Tatanya: Like this? (pictures a building-sized plankton screeching "RAR!")
Chappy: ...for a plankton. (pictures himself grasping that same plankton, now about the size of an apple, and saying "I have u now!")
- Awful Hospital has the toddler-sized virus Dr. Phage and Zoe the protozoan receptionist on staff; there is also a thriving community of "bacterians" on a corpse-themed world, most notably the grandmotherly Dr. Staph.
- Johnny Bravo episode "The Incredible Shrinking Johnny" ends with an amoeba accidentally enlarged to giant size, which proceeds to chase Johnny and Carl down the street.
- In one episode of Captain N: The Game Master Kevin gets sick and the source of the disease is microbe called Viroid. In response to this the N Team shrinks down to confront him inside Kevin's body
- Superman: The Animated Series featured a brief appearance by ameoba enlarged to human size in the episode ("Monkey Fun") that introduced the giant ape "Titano".
- The Amoeba Boys are a gang of three dimwitted crooks in The Powerpuff Girls. They're about the size of humans, and sort of float along the ground.
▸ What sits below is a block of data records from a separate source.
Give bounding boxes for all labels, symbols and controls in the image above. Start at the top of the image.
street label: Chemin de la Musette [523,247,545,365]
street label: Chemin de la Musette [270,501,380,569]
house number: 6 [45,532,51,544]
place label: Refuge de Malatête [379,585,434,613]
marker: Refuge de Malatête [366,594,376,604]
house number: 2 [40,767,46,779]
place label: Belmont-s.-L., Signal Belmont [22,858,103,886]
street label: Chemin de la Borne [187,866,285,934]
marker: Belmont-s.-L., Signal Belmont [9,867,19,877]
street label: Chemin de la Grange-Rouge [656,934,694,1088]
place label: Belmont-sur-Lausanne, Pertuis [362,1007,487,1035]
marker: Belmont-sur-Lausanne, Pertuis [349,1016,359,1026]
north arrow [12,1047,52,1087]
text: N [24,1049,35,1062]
- SWAT Kats had a legion of gigantic purple bacteria monsters in its second episode, "The Giant Bacteria". The trouble is, they didn't much look like germs, possessing eyes, mouths and a definite torso shape with arms and legs, due to the first one having originally been an ordinary guy (more or less) who gets mutated by Mad Scientist Dr. Viper.
- Godzilla: The Series had a gigantic bacterium the Big G had to fight. It could infect other organisms with smaller versions of itself, depending on how large the organism was.
- In Futurama, a giant paramecium is the winner of the Miss. Universe pageant.
- In the Darkwing Duck episode "Getting Antsy", the antagonist Lilliput shrinks Darkwing down to the size of a germ with his Shrink Ray - and Darkwing convinces a handful of friendly germs to make Lilliput sick. When Darkwing is turned back to his regular size, two of the germs, whom Darkwing introduces as "Blob and Ray", are turned human-sized too. They look like green Blob Monsters, but with recognizable facial features.
- The largest known single-celled lifeforms on the planet are amoeba-like protista called xenophyophores. They run about ten centimeters across. Small by monster standards, but positively kaiju-sized by cell standards. They are found exclusively in the deepest parts of the ocean.
- A fertilized human egg cell (and for that matter an unfertilized one) is 0.12 mm in diameter — visible to the naked eye.
- Eggs, in general, are these. The yellow part is the cell itself. An ostrich's egg is the largest single cell known to man.